==== Entries supplied

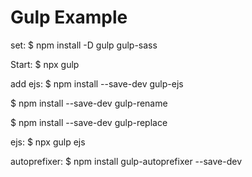 # Gulp Example

set:
$ npm install -D gulp gulp-sass

Start:
$ npx gulp

add ejs:
$ npm install --save-dev gulp-ejs

$ npm install --save-dev gulp-rename

$ npm install --save-dev gulp-replace

ejs:
$ npx gulp ejs

autoprefixer:
$ npm install gulp-autoprefixer --save-dev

========

Within the entries, find all lines holding "autoprefixer" and copy each one.

▸ Reply:
autoprefixer:
$ npm install gulp-autoprefixer --save-dev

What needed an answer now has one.